# Anyone have Eight Frame Hive plans?



## MapMan (May 24, 2007)

Anyone, purdy please?

MM


----------



## stangardener (Mar 8, 2005)

i used an interior dimension of 12 1/2" on the short/frame rest ends. that gave me a 14" box outside dimension with 3/4" stock. it's my understanding mann lake uses 14" o.d.
also if you multiply 1 3/8" by 8 and add 3/8" twice i think you get 12 1/2"


----------



## MapMan (May 24, 2007)

stangardener said:


> i used an interior dimension of 12 1/2" on the short/frame rest ends. that gave me a 14" box outside dimension with 3/4" stock. it's my understanding mann lake uses 14" o.d.
> also if you multiply 1 3/8" by 8 and add 3/8" twice i think you get 12 1/2"
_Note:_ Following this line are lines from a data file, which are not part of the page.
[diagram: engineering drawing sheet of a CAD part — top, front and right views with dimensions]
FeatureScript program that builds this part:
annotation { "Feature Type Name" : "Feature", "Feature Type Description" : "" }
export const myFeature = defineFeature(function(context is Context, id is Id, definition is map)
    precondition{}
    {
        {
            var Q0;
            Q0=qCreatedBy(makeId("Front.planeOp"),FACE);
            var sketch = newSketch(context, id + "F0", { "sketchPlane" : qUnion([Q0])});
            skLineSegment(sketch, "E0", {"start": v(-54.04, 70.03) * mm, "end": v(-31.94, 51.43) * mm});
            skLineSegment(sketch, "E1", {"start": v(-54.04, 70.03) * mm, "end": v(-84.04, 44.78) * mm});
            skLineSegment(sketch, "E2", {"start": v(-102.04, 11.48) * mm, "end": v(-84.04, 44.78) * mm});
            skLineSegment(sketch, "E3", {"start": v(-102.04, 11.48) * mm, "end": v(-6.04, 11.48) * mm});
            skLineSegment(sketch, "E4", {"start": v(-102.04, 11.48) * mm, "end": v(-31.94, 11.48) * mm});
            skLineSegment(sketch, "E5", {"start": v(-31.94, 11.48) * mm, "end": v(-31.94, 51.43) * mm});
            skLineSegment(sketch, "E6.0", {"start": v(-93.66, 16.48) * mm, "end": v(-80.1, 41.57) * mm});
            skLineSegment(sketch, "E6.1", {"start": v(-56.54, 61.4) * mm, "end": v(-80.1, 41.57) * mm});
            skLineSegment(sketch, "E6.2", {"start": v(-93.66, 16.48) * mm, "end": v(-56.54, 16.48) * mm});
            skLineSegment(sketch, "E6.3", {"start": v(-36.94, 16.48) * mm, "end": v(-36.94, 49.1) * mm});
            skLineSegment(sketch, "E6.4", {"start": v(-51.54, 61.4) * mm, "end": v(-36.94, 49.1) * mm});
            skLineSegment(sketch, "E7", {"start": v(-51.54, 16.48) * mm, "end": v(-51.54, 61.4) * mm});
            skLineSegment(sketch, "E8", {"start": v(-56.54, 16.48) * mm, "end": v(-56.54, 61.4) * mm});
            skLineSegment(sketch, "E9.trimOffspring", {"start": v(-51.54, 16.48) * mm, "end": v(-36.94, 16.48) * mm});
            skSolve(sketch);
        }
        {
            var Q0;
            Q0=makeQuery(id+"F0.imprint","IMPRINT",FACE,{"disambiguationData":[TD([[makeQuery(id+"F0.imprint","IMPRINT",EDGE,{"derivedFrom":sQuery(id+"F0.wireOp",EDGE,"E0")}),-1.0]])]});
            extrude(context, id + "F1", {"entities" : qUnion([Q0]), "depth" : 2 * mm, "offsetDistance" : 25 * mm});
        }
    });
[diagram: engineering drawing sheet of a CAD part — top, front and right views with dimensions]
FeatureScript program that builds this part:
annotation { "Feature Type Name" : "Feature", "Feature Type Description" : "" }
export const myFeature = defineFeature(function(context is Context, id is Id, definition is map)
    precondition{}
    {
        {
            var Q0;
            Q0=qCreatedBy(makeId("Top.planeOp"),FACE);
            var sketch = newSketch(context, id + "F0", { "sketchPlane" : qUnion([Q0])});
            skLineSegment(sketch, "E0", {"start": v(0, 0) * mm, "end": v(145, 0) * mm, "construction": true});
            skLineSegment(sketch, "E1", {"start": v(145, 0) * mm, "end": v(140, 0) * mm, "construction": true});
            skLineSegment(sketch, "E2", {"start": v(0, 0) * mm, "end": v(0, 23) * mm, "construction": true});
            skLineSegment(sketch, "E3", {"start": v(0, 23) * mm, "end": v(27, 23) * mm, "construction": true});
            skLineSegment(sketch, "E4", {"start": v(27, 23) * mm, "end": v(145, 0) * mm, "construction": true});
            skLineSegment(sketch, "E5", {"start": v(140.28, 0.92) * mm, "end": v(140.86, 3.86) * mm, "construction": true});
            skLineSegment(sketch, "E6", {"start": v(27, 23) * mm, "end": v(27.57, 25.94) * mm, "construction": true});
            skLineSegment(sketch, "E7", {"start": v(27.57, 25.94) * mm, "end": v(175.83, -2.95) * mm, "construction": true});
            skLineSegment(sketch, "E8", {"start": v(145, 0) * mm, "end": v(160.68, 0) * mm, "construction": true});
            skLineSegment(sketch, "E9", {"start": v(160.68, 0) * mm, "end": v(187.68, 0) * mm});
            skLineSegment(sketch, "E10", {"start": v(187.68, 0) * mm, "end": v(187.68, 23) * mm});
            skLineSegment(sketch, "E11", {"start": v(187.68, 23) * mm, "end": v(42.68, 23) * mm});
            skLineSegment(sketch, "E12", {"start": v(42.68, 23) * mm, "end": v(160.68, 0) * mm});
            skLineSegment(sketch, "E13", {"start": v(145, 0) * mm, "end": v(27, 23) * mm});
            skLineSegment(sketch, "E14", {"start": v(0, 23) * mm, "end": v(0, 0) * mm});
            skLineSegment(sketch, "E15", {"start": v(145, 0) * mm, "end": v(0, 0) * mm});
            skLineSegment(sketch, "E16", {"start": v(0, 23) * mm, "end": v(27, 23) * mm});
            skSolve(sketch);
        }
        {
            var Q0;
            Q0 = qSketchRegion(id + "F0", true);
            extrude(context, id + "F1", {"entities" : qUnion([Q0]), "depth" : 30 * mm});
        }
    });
Thanks! I thought I had figured at 14" od, but when I checked MB's site, he was cutting mediums down to 15.75" od, I think. 

MM


----------



## peggjam (Mar 4, 2005)

Alot of it depends on whether you are using rabbits or box joints. Box joints you need to plan for.


----------



## Michael Bush (Aug 2, 2002)

>he was cutting mediums down to 15.75" od, I think.

13 3/4" outside is what the Brushy Mt. and Miller Bee Supply boxes are. Mann Lake and Betterbee make them 14". Western Bee Supply will make them whatever you like.


----------



## RBar (Jun 22, 2005)

*Actually...*

If I remember correctly, I think I actually had 9 plastic frames in a 14" last year...but too cold outside to go check that at the moment...

RBAR



Michael Bush said:


> >he was cutting mediums down to 15.75" od, I think.
> 
> 13 3/4" outside is what the Brushy Mt. and Miller Bee Supply boxes are. Mann Lake and Betterbee make them 14". Western Bee Supply will make them whatever you like.


----------



## MapMan (May 24, 2007)

Michael Bush said:


> >he was cutting mediums down to 15.75" od, I think.
> 
> 13 3/4" outside is what the Brushy Mt. and Miller Bee Supply boxes are. Mann Lake and Betterbee make them 14". Western Bee Supply will make them whatever you like.


I misread the dimensions on your site -- that's what I get for not putting on my reading glasses. Thanks Michael. I think I'll make 'em 14". 

MM


----------



## Michael Bush (Aug 2, 2002)

I'd pick the size based on where you want to buy any accessories from.


----------



## honeyman46408 (Feb 14, 2003)

I bought the "Brushy Mountain" teaching hive (8frame) and it is the only piece of 8 frame I have and it is 13 3/4" out side and you can put 9 frames in it now but that wont work if the bees have used it for a while.


----------



## danameric (Mar 11, 2007)

I just bought two mediums. Put one together and used the other one for a template. That way I was sure I made it right.


----------